The "Standard methods for Notched Bar Impact Testing of
Metallic Materials" can be found in ASTM E23, ISO 148-1 or EN 10045-1,
where all the aspects of the test and equipment used are described in detail.
The Charpy Impact Test is commonly used on metals, but is
also applied to composites, ceramics and polymers. With the Charpy impact test
one most commonly evaluates the relative toughness of a material, and as such,
it is used as a quick and economical quality control device.
Charpy Sample
The standard Charpy Impact Test specimen consist of a bar of
metal, or other material, 55x10x10mm having a notch machined across one of the
larger dimensions.
V-notch: 2mm deep, with 45° angle and 0.25mm radius along
the base
U-notch and keyhole notch: 5mm deep notch with 1mm radius at
base of notch
Sample sizes
According to ASTM A370, the standard specimen size for Charpy impact testing is 10 mm × 10mm × 55mm. Subsize specimen sizes are: 10 mm × 7.5 mm × 55mm, 10 mm × 6.7 mm × 55 mm, 10 mm × 5 mm × 55 mm, 10 mm × 3.3 mm × 55 mm, 10 mm × 2.5 mm × 55 mm. Details of specimens as per ASTM A370 (Standard Test Method and Definitions for Mechanical Testing of Steel Products).
According to EN 10045-1, standard specimen sizes are 10 mm × 10 mm × 55 mm. Subsize specimens are: 10 mm × 7.5 mm × 55 mm and 10 mm × 5 mm × 55 mm.
According to ISO 148, standard specimen sizes are 10 mm × 10 mm × 55 mm. Subsize specimens are: 10 mm × 7.5 mm × 55 mm, 10 mm × 5 mm × 55 mm and 10 mm × 2.5 mm × 55mm.
Quantitative results
The quantitative result of the impact tests the energy
needed to fracture a material and can be used to measure the toughness of the
material. There is a connection to the yield strength but it cannot be
expressed by a standard formula. Also, the strain rate may be studied and
analyzed for its effect on fracture.
The ductile-brittle transition temperature (DBTT) may be
derived from the temperature where the energy needed to fracture the material
drastically changes. However, in practice there is no sharp transition and it
is difficult to obtain a precise transition temperature (it is really a
transition region). An exact DBTT may be empirically derived in many ways: a
specific absorbed energy, change in aspect of fracture (such as 50% of the area
is cleavage), etc.
Qualitative results
The qualitative results of the impact test can be used to
determine the ductility of a material. If the material breaks on a flat plane,
the fracture was brittle, and if the material breaks with jagged edges or shear
lips, then the fracture was ductile. Usually a material does not break in just
one way or the other, and thus comparing the jagged to flat surface areas of
the fracture will give an estimate of the percentage of ductile and brittle
fracture.
WHY IS IMPACT TESTING IMPORTANT?
Impact resistance is one of the most important properties
for a part designer to consider, and without question, the most difficult to
quantify. The impact resistance of a part is, in many applications, a critical
measure of service life. More importantly these days, it involves the
perplexing problem of product safety and liability.

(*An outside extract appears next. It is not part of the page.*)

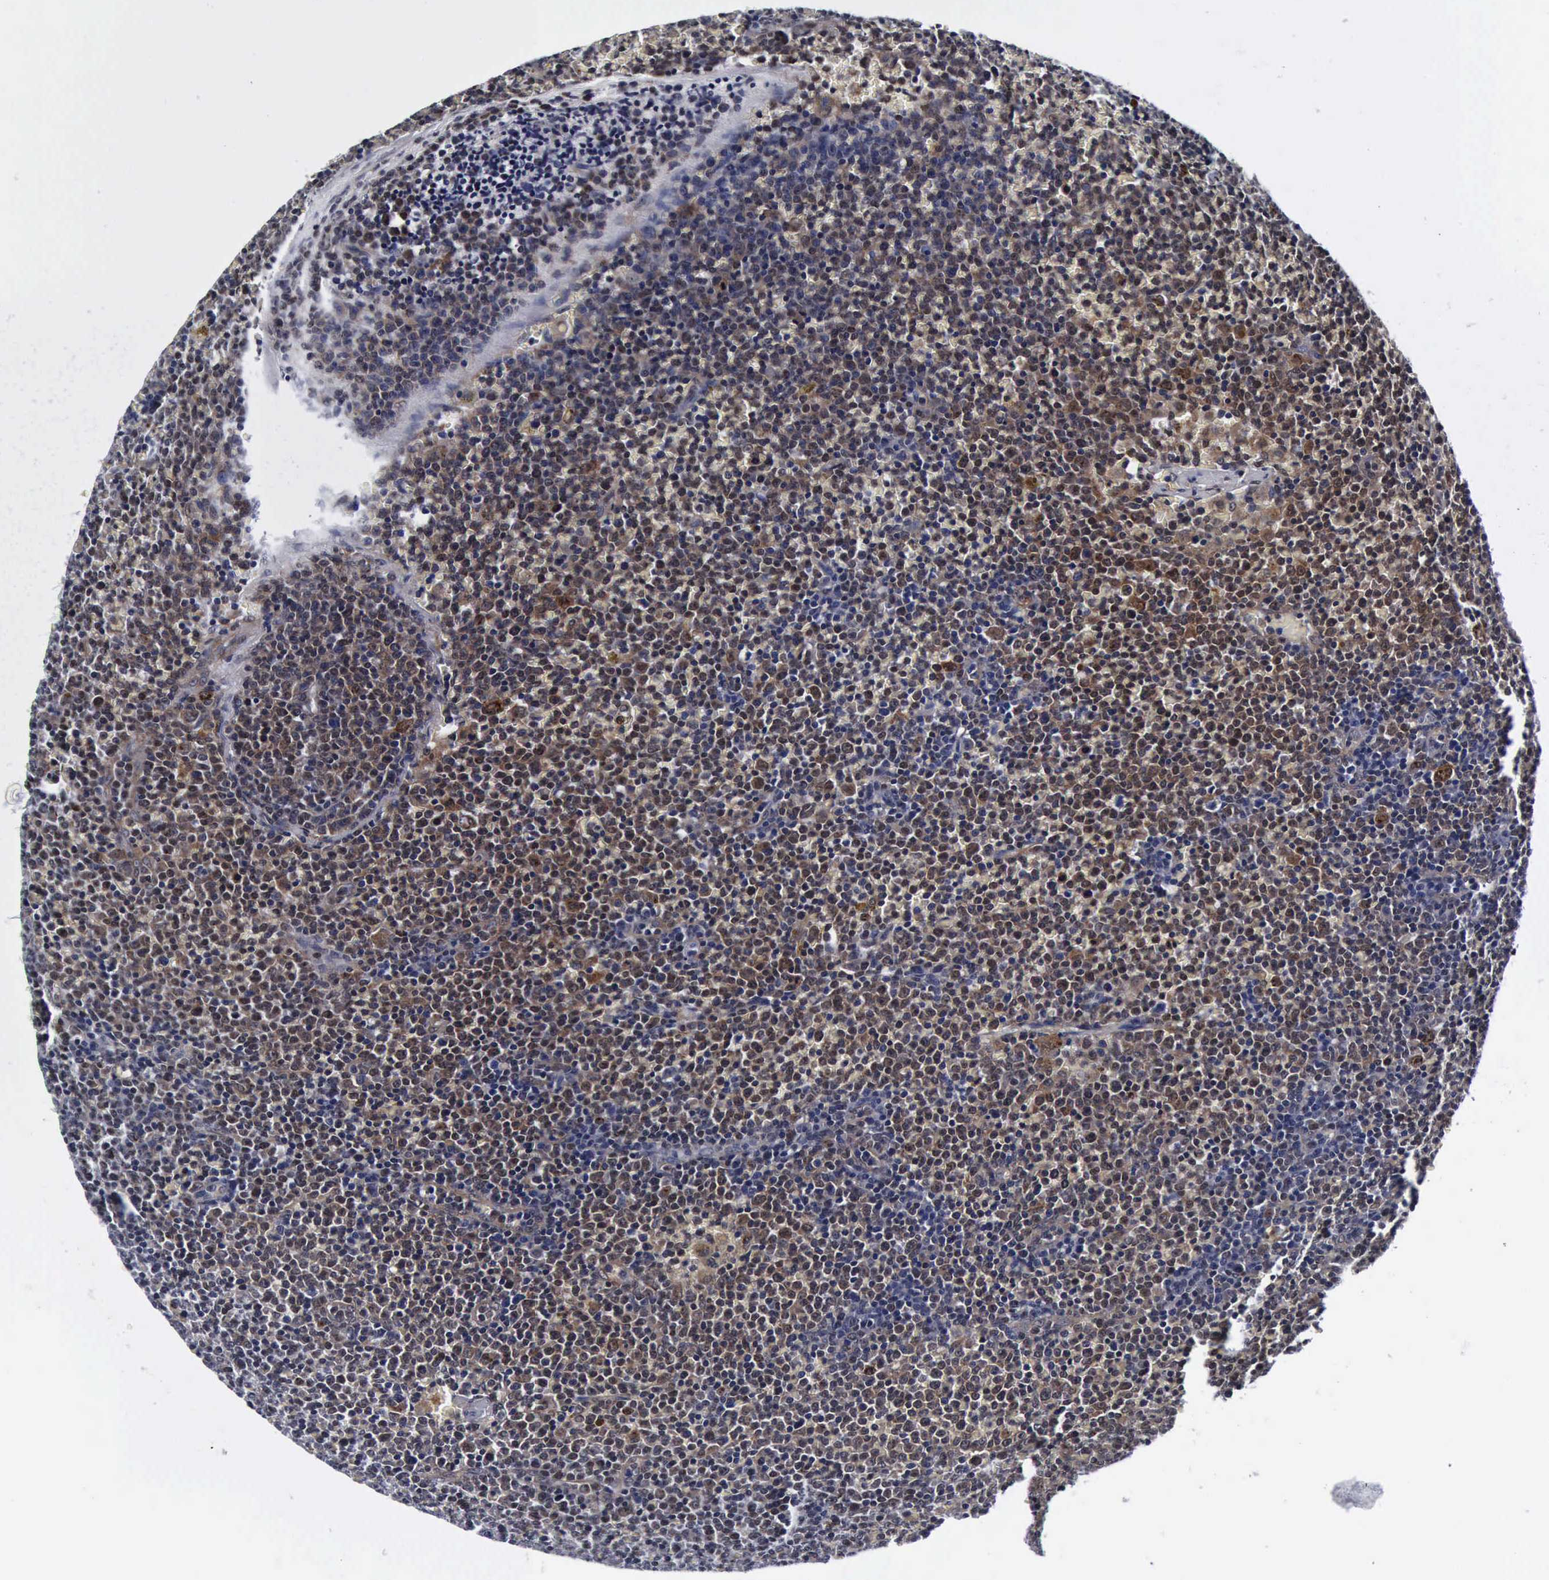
{"staining": {"intensity": "weak", "quantity": "25%-75%", "location": "cytoplasmic/membranous,nuclear"}, "tissue": "lymphoma", "cell_type": "Tumor cells", "image_type": "cancer", "snomed": [{"axis": "morphology", "description": "Malignant lymphoma, non-Hodgkin's type, Low grade"}, {"axis": "topography", "description": "Lymph node"}], "caption": "Immunohistochemistry (IHC) histopathology image of human lymphoma stained for a protein (brown), which reveals low levels of weak cytoplasmic/membranous and nuclear staining in about 25%-75% of tumor cells.", "gene": "UBC", "patient": {"sex": "male", "age": 50}}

2. The type of impact that will deliver that energy, and then
3. Select a material that will resist such assaults over the projected life span
Molded-in stresses, polymer orientation, weak spots (e.g. weld lines or gate areas), and part geometry will affect impact performance. Impact properties also change when additives, e.g. coloring agents, are added to plastics.
DUCTILE VS. BRITTLE
Most real world impacts are biaxial rather than unidirectional.

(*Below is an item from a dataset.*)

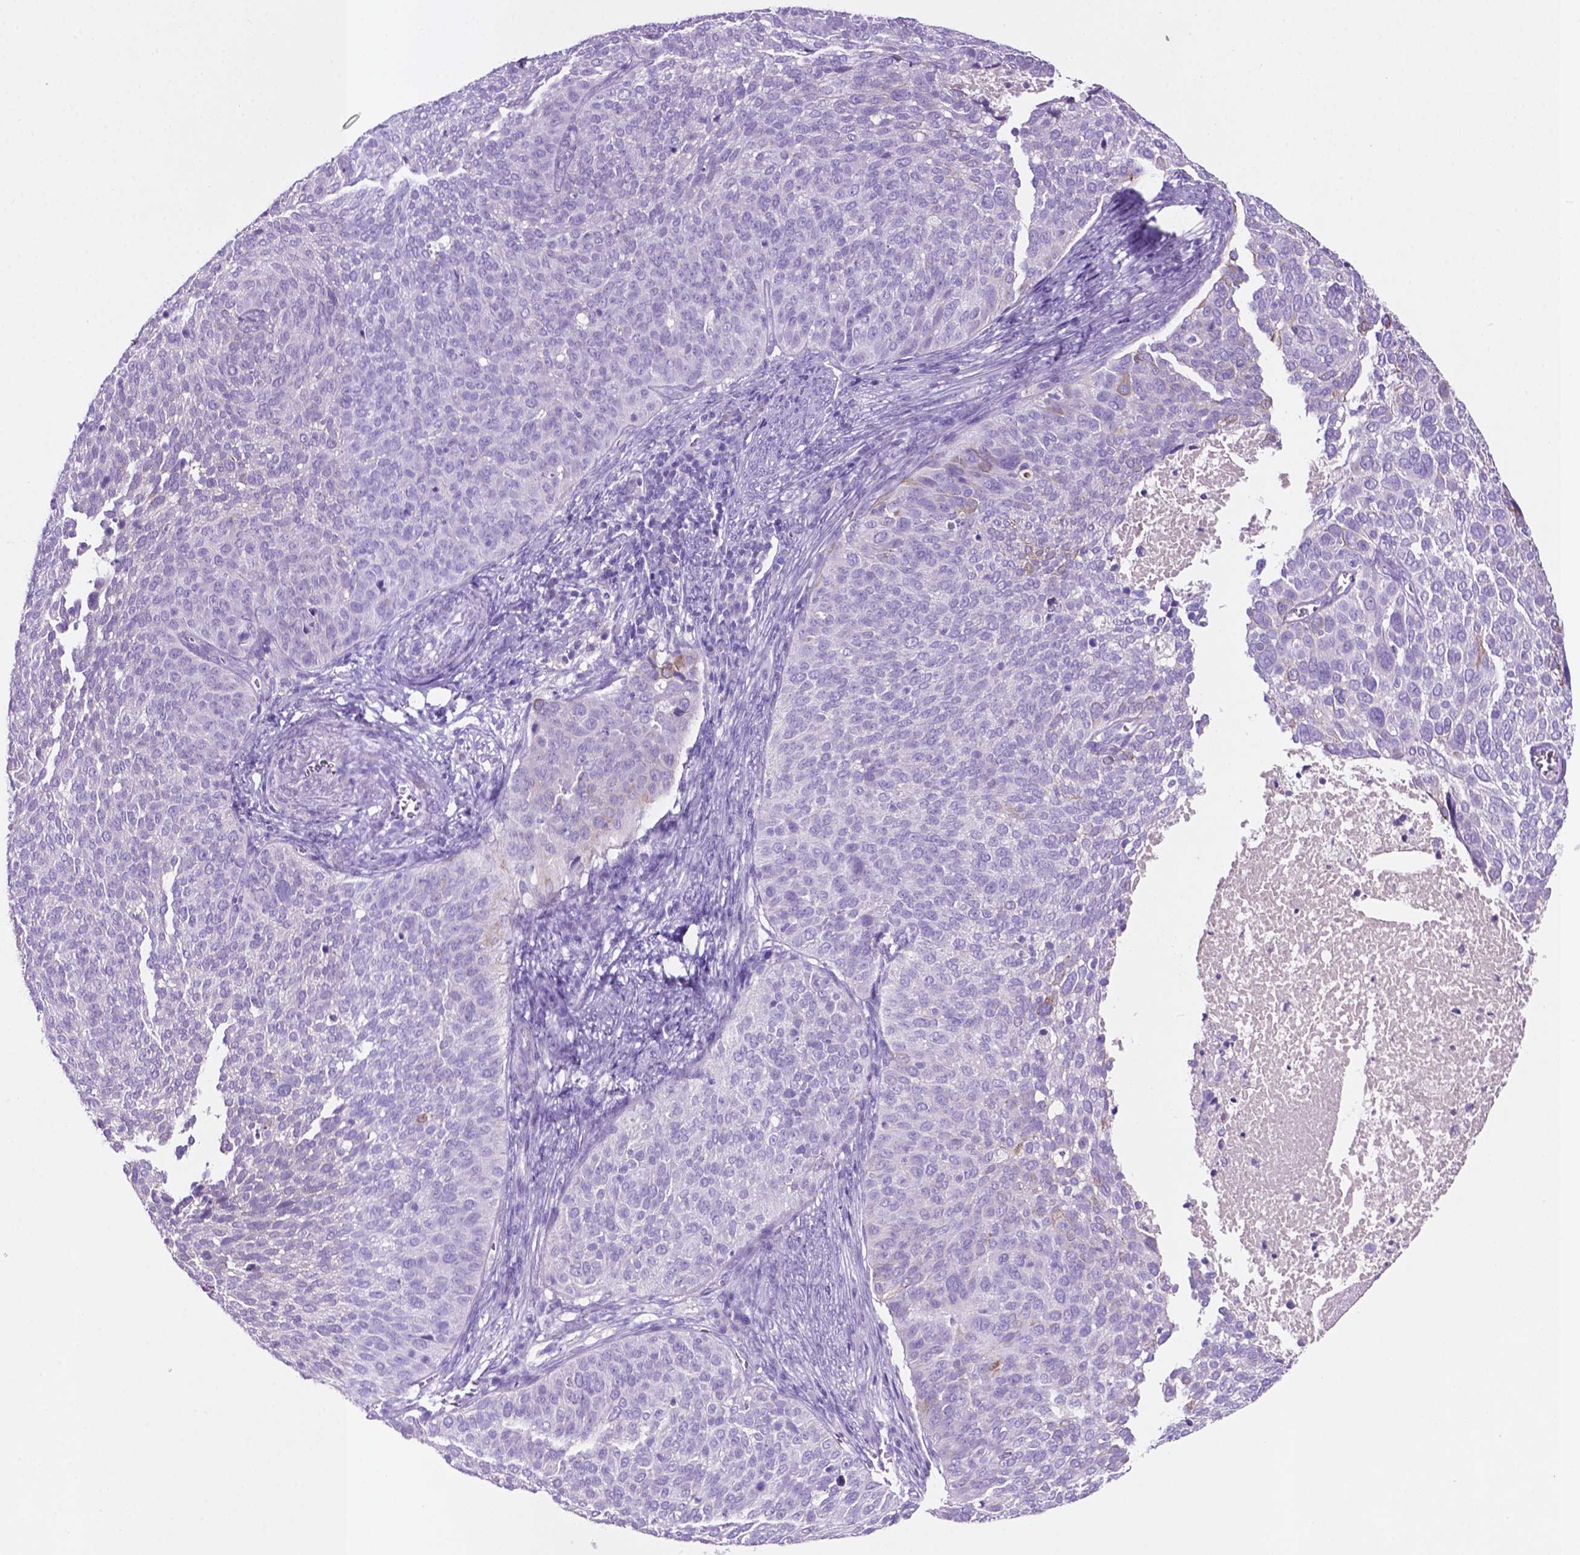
{"staining": {"intensity": "negative", "quantity": "none", "location": "none"}, "tissue": "cervical cancer", "cell_type": "Tumor cells", "image_type": "cancer", "snomed": [{"axis": "morphology", "description": "Squamous cell carcinoma, NOS"}, {"axis": "topography", "description": "Cervix"}], "caption": "Immunohistochemistry photomicrograph of neoplastic tissue: cervical squamous cell carcinoma stained with DAB reveals no significant protein positivity in tumor cells.", "gene": "POU4F1", "patient": {"sex": "female", "age": 39}}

Further complication is offered by the choice of failure modes: ductile or brittle. Brittle materials take little energy to start a crack, little more to propagate it to a shattering climax. Other materials possess ductility to varying degrees. Highly ductile materials fail by puncture in drop weight testing and require a high energy load to initiate and propagate the crack.
Many materials are capable of either ductile or brittle failure, depending upon the type of test and rate and temperature conditions. They possess a ductile/brittle transition that actually shifts according to these variables.